[Dataset items]
• • •
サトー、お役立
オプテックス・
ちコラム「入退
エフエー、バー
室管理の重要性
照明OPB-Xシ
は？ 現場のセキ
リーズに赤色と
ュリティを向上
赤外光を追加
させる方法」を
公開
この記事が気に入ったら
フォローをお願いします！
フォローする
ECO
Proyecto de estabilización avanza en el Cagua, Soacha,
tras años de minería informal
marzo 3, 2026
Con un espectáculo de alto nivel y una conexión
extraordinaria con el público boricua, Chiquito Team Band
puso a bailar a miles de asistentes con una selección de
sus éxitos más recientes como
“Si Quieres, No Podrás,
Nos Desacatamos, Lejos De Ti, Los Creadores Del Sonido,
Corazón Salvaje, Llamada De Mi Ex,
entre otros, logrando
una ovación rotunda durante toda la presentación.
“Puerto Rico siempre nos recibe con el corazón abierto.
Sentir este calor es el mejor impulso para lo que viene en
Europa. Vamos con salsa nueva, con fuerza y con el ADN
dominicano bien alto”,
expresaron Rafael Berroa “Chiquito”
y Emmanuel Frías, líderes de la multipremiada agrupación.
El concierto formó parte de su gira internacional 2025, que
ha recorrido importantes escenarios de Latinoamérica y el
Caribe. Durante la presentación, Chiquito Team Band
• • •
Activity:
Count how many lines in the items above contain the word "Band", treating uppercase and lowercase as distinct, and give only that number.

Solution to the problem:
2